----- MATERIAL PROVIDED
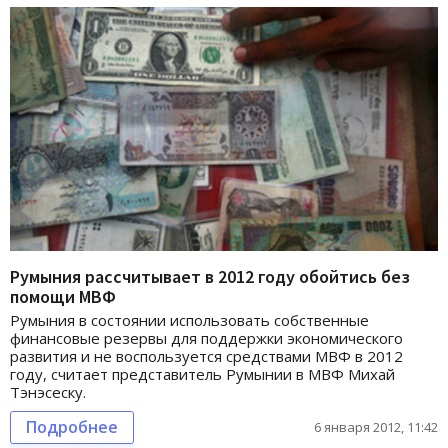
Румыния рассчитывает в 2012 году обойтись без
помощи МВФ
Румыния в состоянии использовать собственные
финансовые резервы для поддержки экономического
развития и не воспользуется средствами МВФ в 2012
году, считает представитель Румынии в МВФ Михай
Тэнэсеску.
Подробнее
6 января 2012, 11:42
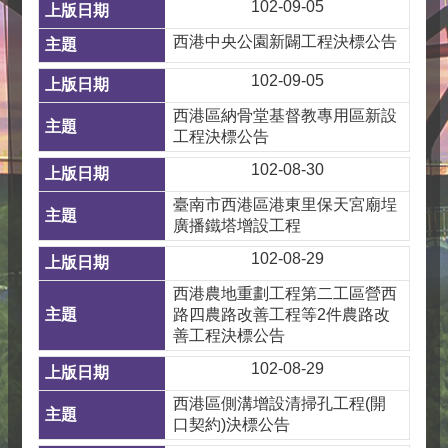
102-09-05
西港中央公園新闢工程決標公告
102-09-05
西港區納骨堂基督教專用區新設
工程決標公告
102-08-30
臺南市西港區港東里保天宮廟埕
廣播鐵塔增設工程
102-08-29
西港農地重劃工程第二工區營西
路四農路改善工程等2件農路改
善工程決標公告
102-08-29
西港區側溝增設清掃孔工程(開
口契約)決標公告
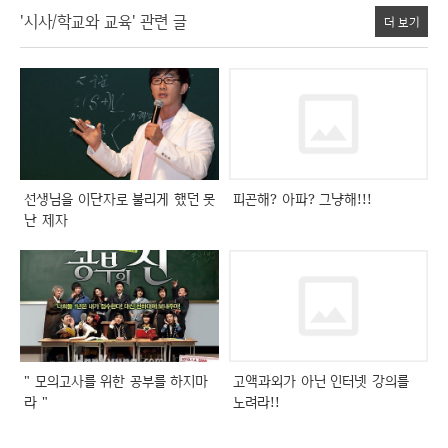
'시사/학교와 교육' 관련 글
더 보기
선생님을 이단자로 불리게 했던 못
피곤해? 아파? 그냥해!!!
난 제자
" 모의고사를 위한 공부를 하지마
고액과외가 아닌 인터넷 강의를
라 "
노려라!!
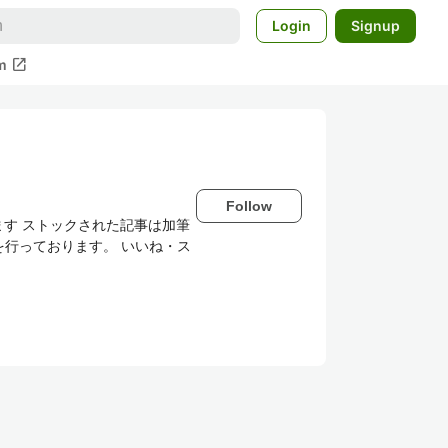
Login
Signup
open_in_new
m
Follow
す ストックされた記事は加筆
を行っております。 いいね・ス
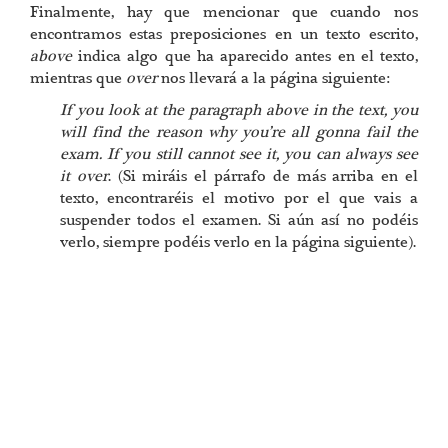
Finalmente, hay que mencionar que cuando nos
encontramos estas preposiciones en un texto escrito,
above
indica algo que ha aparecido antes en el texto,
mientras que
over
nos llevará a la página siguiente:
If you look at the paragraph above in the text, you
will find the reason why you’re all gonna fail the
exam. If you still cannot see it, you can always see
it over
. (Si miráis el párrafo de más arriba en el
texto, encontraréis el motivo por el que vais a
suspender todos el examen. Si aún así no podéis
verlo, siempre podéis verlo en la página siguiente).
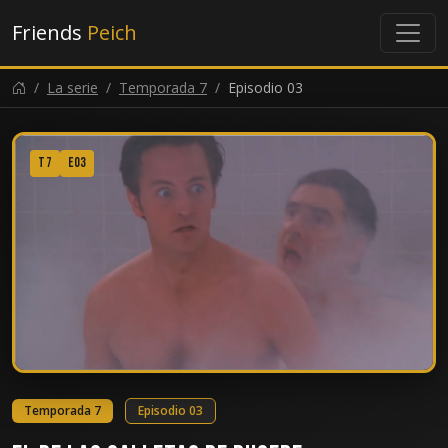
Friends
Peich
La serie
Temporada 7
Episodio 03
T7
E03
Temporada 7
Episodio 03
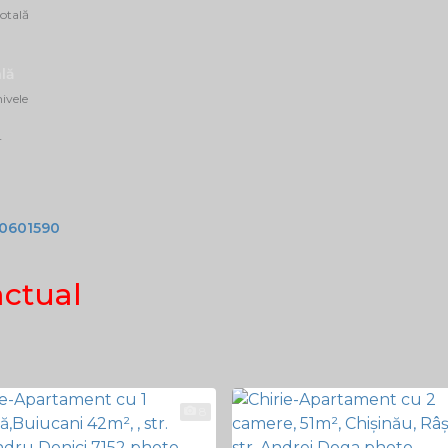
otală
lă
ivele
r
0601590
actual
8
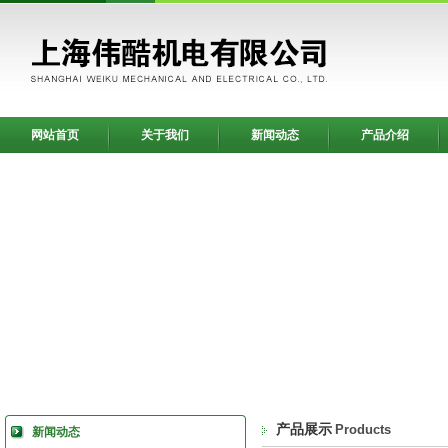
网站首页
关于我们
新闻动态
产品介绍
产品展示
Products
新闻动态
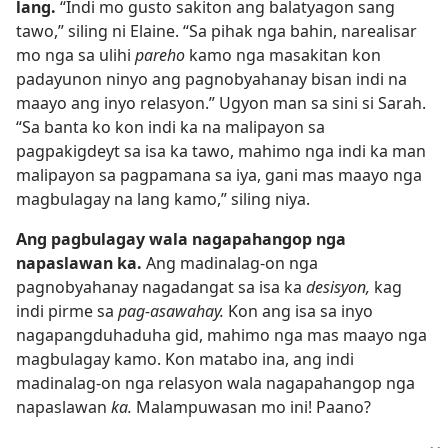
lang.
“Indi mo gusto sakiton ang balatyagon sang
tawo,” siling ni Elaine. “Sa pihak nga bahin, narealisar
mo nga sa ulihi
pareho
kamo nga masakitan kon
padayunon ninyo ang pagnobyahanay bisan indi na
maayo ang inyo relasyon.” Ugyon man sa sini si Sarah.
“Sa banta ko kon indi ka na malipayon sa
pagpakigdeyt sa isa ka tawo, mahimo nga indi ka man
malipayon sa pagpamana sa iya, gani mas maayo nga
magbulagay na lang kamo,” siling niya.
Ang pagbulagay wala nagapahangop nga
napaslawan ka.
Ang madinalag-on nga
pagnobyahanay nagadangat sa isa ka
desisyon,
kag
indi pirme sa
pag-asawahay.
Kon ang isa sa inyo
nagapangduhaduha gid, mahimo nga mas maayo nga
magbulagay kamo. Kon matabo ina, ang indi
madinalag-on nga relasyon wala nagapahangop nga
napaslawan
ka.
Malampuwasan mo ini! Paano?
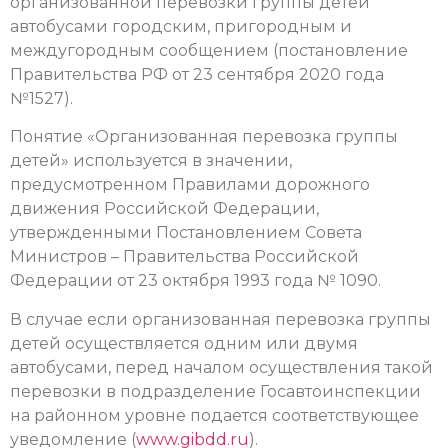
организованной перевозки группы детей
автобусами городским, пригородным и
междугородным сообщением (постановление
Правительства РФ от 23 сентября 2020 года
№1527).
Понятие «Организованная перевозка группы
детей» используется в значении,
предусмотренном Правилами дорожного
движения Российской Федерации,
утвержденными Постановлением Совета
Министров – Правительства Российской
Федерации от 23 октября 1993 года № 1090.
В случае если организованная перевозка группы
детей осуществляется одним или двумя
автобусами, перед началом осуществления такой
перевозки в подразделение Госавтоинспекции
на районном уровне подается соответствующее
уведомление (
www.gibdd.ru
).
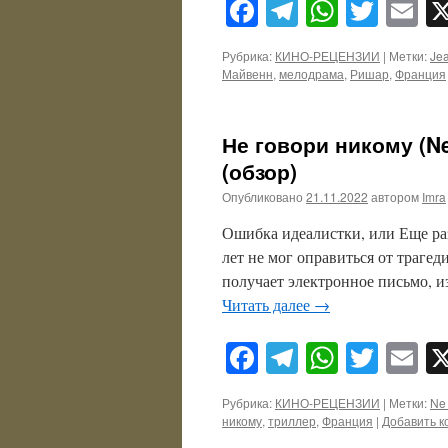
Facebook
Telegram
WhatsA
Twitt
E
Рубрика:
КИНО-РЕЦЕНЗИИ
|
Метки:
Jea
Майвенн
,
мелодрама
,
Ришар
,
Франция
Не говори никому (Ne
(обзор)
Опубликовано
21.11.2022
автором
Imra
Ошибка идеалистки, или Еще ра
лет не мог оправиться от траге
получает электронное письмо, и
Читать далее
→
Facebook
Telegram
WhatsA
Twitt
E
Рубрика:
КИНО-РЕЦЕНЗИИ
|
Метки:
Ne 
никому
,
триллер
,
Франция
|
Добавить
----------
→ **EXERCISE DIRECTIONS**: Within the listing above, the lines from the one with "西港區納骨堂基督教專用區新設" through the one with "magbulagay na lang" are to be given again word for word. Do not include pictures.

→ **RESPONSE TO THIS EXERCISE**:
西港區納骨堂基督教專用區新設
工程決標公告
102-08-30
臺南市西港區港東里保天宮廟埕
廣播鐵塔增設工程
102-08-29
西港農地重劃工程第二工區營西
路四農路改善工程等2件農路改
善工程決標公告
102-08-29
西港區側溝增設清掃孔工程(開
口契約)決標公告
'시사/학교와 교육' 관련 글
더 보기
선생님을 이단자로 불리게 했던 못
피곤해? 아파? 그냥해!!!
난 제자
" 모의고사를 위한 공부를 하지마
고액과외가 아닌 인터넷 강의를
라 "
노려라!!
Login
Signup
open_in_new
m
Follow
す ストックされた記事は加筆
を行っております。 いいね・ス
Finalmente, hay que mencionar que cuando nos
encontramos estas preposiciones en un texto escrito,
above
indica algo que ha aparecido antes en el texto,
mientras que
over
nos llevará a la página siguiente:
If you look at the paragraph above in the text, you
will find the reason why you’re all gonna fail the
exam. If you still cannot see it, you can always see
it over
. (Si miráis el párrafo de más arriba en el
texto, encontraréis el motivo por el que vais a
suspender todos el examen. Si aún así no podéis
verlo, siempre podéis verlo en la página siguiente).
Friends
Peich
La serie
Temporada 7
Episodio 03
T7
E03
Temporada 7
Episodio 03
otală
lă
ivele
r
0601590
actual
8
网站首页
关于我们
新闻动态
产品介绍
产品展示
Products
新闻动态
lang.
“Indi mo gusto sakiton ang balatyagon sang
tawo,” siling ni Elaine. “Sa pihak nga bahin, narealisar
mo nga sa ulihi
pareho
kamo nga masakitan kon
padayunon ninyo ang pagnobyahanay bisan indi na
maayo ang inyo relasyon.” Ugyon man sa sini si Sarah.
“Sa banta ko kon indi ka na malipayon sa
pagpakigdeyt sa isa ka tawo, mahimo nga indi ka man
malipayon sa pagpamana sa iya, gani mas maayo nga
magbulagay na lang kamo,” siling niya.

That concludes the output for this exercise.